So when William Moyers slid back into drinking and drugging in February
1991, he recalled, "They were devastated and angry and confused." Bill
Moyers describes the relapses as more frightening than the original
discovery of his son's addiction. "When William came out of Hazelden, I
thought we had a silver bullet," he said. "Ten months later, he relapsed
and I thought we had failed."

The Hazelden counselors cautioned that relapse is not uncommon, but Judith
Moyers said, "We didn't absorb that at the time."

"It struck real terror," she said, "because we believed that treatment had
worked well with him. He believed that too."

William had fallen in love with another patient, Allison, who had arrived
from Bermuda to shake her own alcohol and drug problems, and they married.
After his monthlong return to Hazelden, they moved to Atlanta, where he
went to work as a writer for CNN. Determined to stay clean, he took up
flying and earned his pilot's license.

On Columbus Day weekend in 1994, William Moyers wandered downtown and
impulsively bought a supply of crack cocaine that nearly killed him. "It
rolled right over me like a steamroller," he said. "I remember holding the
drugs in my hand and saying, 'This is going to last me for a week.' It
lasted for eight hours."

It was not just the cocaine but also the despair that engulfed him. "I did
not consider suicide, but I thought I wouldn't make it," he said. "There I
was in the fall of '94, utterly defeated. My wife, who has been sober for
nine years, was stunned. My parents were just speechless." After his wife
fetched him from a crack house, he checked into Ridgeview, a treatment
program in suburban Atlanta, for 115 days. "I went there and said, 'Have
me, just have me,' " he said. "I stayed there until they told me to go."
Sprawled on his bed at Ridgeview, William Moyers said, "I heard a whisper
in my ear, and it said, 'St. Paul' " -- the city, not the apostle. He quit
CNN in 1995 and, without a job, moved his family back to Minnesota.
Scanning the classifieds, he saw Hazelden advertising for a public policy
analyst, and applied. "I really believe that coincidence is God's way of
remaining anonymous," he said.

Data records:
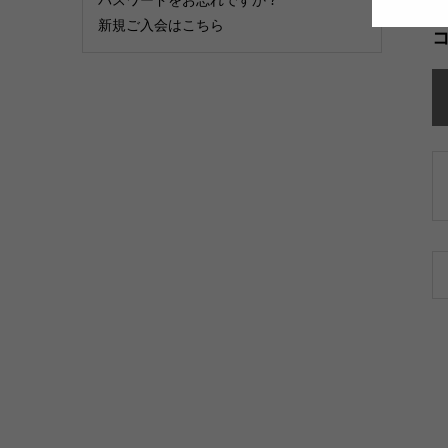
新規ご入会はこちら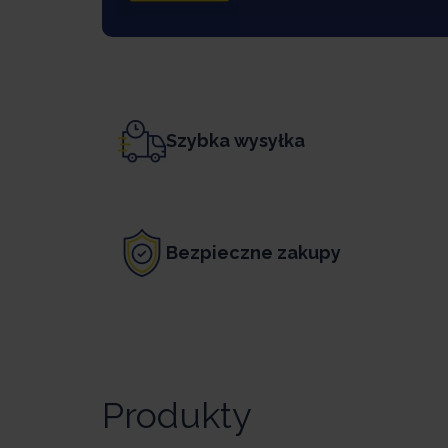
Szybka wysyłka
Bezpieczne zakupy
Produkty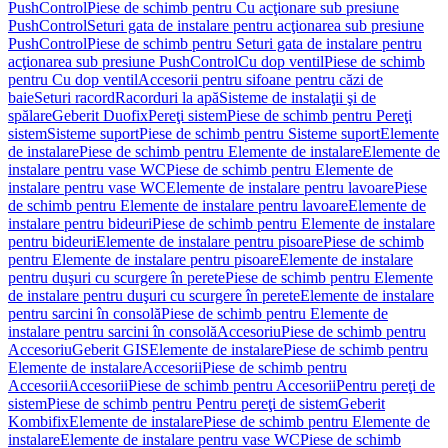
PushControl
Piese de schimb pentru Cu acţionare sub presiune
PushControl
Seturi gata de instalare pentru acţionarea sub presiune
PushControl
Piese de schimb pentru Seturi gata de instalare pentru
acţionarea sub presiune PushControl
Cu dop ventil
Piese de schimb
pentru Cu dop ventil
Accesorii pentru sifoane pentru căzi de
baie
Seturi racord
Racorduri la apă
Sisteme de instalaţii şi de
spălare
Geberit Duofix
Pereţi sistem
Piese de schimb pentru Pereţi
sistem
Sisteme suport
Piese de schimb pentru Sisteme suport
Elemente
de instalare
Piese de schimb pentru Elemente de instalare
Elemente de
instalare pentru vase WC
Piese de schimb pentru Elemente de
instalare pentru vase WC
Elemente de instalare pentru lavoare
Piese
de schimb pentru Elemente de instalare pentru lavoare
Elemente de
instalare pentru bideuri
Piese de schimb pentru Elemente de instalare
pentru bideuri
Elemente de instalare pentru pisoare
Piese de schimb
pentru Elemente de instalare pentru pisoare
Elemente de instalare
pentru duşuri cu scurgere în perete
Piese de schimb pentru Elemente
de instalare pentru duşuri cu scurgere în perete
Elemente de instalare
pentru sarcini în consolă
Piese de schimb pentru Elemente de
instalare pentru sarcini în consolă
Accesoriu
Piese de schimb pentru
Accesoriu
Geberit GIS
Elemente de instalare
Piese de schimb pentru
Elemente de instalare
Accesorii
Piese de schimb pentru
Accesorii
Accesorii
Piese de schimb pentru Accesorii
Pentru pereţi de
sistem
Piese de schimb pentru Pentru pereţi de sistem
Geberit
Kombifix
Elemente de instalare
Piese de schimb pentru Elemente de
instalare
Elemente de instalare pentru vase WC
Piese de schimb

...

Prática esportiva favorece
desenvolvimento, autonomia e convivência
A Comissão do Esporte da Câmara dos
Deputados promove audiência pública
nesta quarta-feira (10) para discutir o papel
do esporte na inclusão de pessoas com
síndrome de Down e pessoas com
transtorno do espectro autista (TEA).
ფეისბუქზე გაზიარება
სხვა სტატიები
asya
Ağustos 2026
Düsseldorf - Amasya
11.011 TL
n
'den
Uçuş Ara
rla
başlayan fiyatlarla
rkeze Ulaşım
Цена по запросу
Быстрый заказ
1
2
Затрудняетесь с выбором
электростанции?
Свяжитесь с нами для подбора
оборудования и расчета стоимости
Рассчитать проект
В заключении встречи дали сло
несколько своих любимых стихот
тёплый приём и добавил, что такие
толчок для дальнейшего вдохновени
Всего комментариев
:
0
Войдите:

▶ _WORK INSTRUCTIONS_:
**A)** Echo the passage about William Moyers's relapses word for word, starting at "Sprawled on his" and ending at "back to Minnesota.".
**B)** According to the passage about William Moyers's relapses, how many days did he spend at Ridgeview?
**C)** Go on with the passage about William Moyers's relapses from the point where it stops.

▶ _TASK ANSWERS_:
**A)**
Sprawled on his bed at Ridgeview, William Moyers said, "I heard a whisper
in my ear, and it said, 'St. Paul' " -- the city, not the apostle. He quit
CNN in 1995 and, without a job, moved his family back to Minnesota.

**B)** 115 days

**C)**
Jane Nakken, the executive vice president of external relations at
Hazelden, had qualms. "I was a little nervous about hiring him because of
his parents," she said. "How do you fire Bill Moyers' son if he isn't what
you think he is?" She checked with his former boss at CNN, who urged her to
send William back to Atlanta, saying they still wanted him. Instead,
William Moyers is now Hazelden's director of public policy. "He's just a
delight to work with," Mrs. Nakken said. "He is totally passionate about
putting a face on recovery."

William Moyers, now 38, is lobbying for legislation requiring that
insurance companies classify addiction as an disease, and pay for the same
kind of treatment they allow for other illnesses. Politicians, he said,
don't pay attention to constituents who prefer to be invisible. "We get
better and then we melt back into society," he said. "We pay our taxes, mow
our grass in summer and shovel our snow in winter. Our success is our own
worst enemy."

Clean and sober for three and a half years now, he does not underestimate
the pitfalls. He worries about statistics that show his three children are
four times more at risk of addiction than others because he and his wife
were hooked on alcohol and drugs.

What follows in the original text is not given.